Please pray, cross your fingers or whatever method you adhere to!   I just got a phone call about the two great Pyrenees that I thought I wouldn't get. If the man who owns them, but now longer can care for them is still on board, they will be picked up this week and fostered until next Sat.

Then I will be able to go meet them and if all is ok with me and the dogs and Deb feels I can handle them, I will be able to bring them home!!  

I am so excited!  This week is going to draaaaag.  

A male and a female. Yukon & Tundra. 6&& years old. That's about all I know except they have had a job to do up until a couple of months ago.

Anticipation


----------



## Southern by choice (Oct 23, 2014)

Will be watching to see how things work out!


----------



## Hens and Roos (Oct 23, 2014)

Good Luck


----------



## Baymule (Oct 23, 2014)

What? Dream dogs? This is fantastic!! Crossing fingers, toes and eyes.....dog just looked at me and started barking.....better uncross eyes....

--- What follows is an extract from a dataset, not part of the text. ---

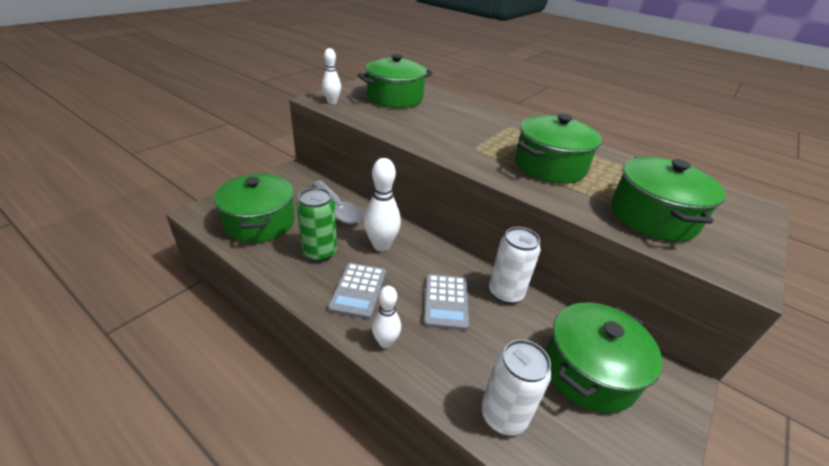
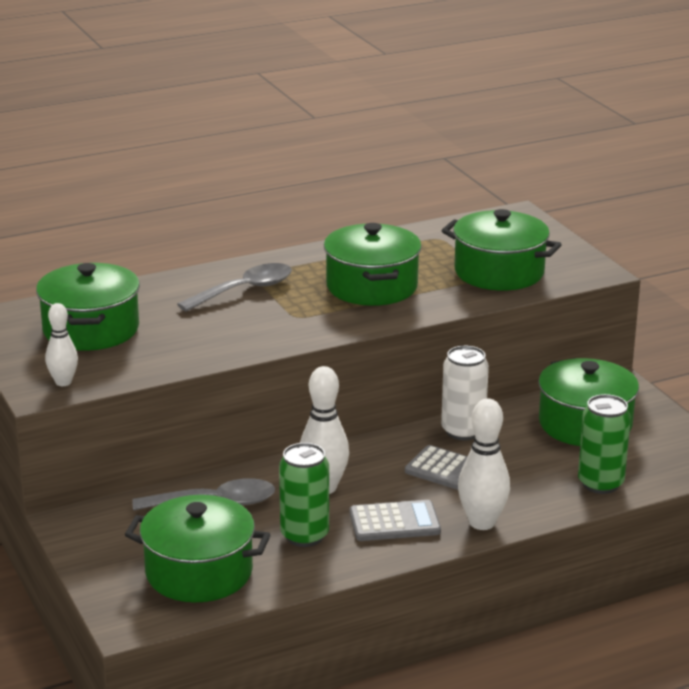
camera: 60 degrees left, 10 degrees down
grey calculator [328,263,386,319] -> grey calculator turned 45 degrees counterclockwise [350,500,441,541]
white bowling pin [372,286,401,348] -> white bowling pin [458,398,510,530], size x1.60
white can [481,339,551,435] -> green can [578,394,631,494]
none -> grey spoon [177,263,292,312]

Be sure and keep us updated!!


----------



## babsbag (Oct 23, 2014)

Praying it all works out for you. And for the dogs.


----------



## goats&moregoats (Oct 24, 2014)

Baymule said:


> What? Dream dogs? This is fantastic!! Crossing fingers, toes and eyes.....dog just looked at me and started barking.....better uncross eyes....
> 
> Be sure and keep us updated!!


----------



## kinder (Oct 24, 2014)

You go girl !!!  Here's to keeping my fingers crossed.!!


----------



## Goat Whisperer (Oct 24, 2014)




----------